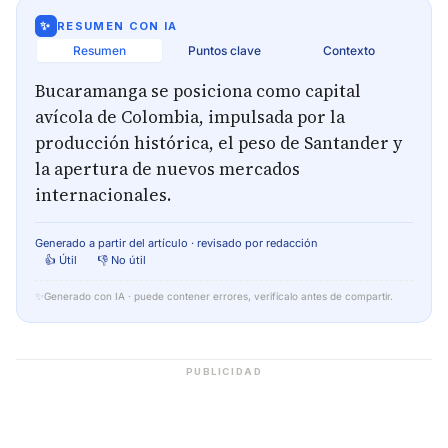
✨
RESUMEN CON IA
Resumen
Puntos clave
Contexto
Bucaramanga se posiciona como capital
avícola de Colombia, impulsada por la
producción histórica, el peso de Santander y
la apertura de nuevos mercados
internacionales.
Generado a partir del artículo · revisado por redacción
👍 Útil
👎 No útil
✨
Generado con IA · puede contener errores, verifícalo antes de compartir.
PUBLICIDAD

• [INSTRUCTIONS FOR THE TASK]
Present the text from the entries above as a numbered list, one line per item, with blank lines left out. Leave the pictures out of your answer.

• [PROBLEM SOLUTION]
1. ✨
2. RESUMEN CON IA
3. Resumen
4. Puntos clave
5. Contexto
6. Bucaramanga se posiciona como capital
7. avícola de Colombia, impulsada por la
8. producción histórica, el peso de Santander y
9. la apertura de nuevos mercados
10. internacionales.
11. Generado a partir del artículo · revisado por redacción
12. 👍 Útil
13. 👎 No útil
14. ✨
15. Generado con IA · puede contener errores, verifícalo antes de compartir.
16. PUBLICIDAD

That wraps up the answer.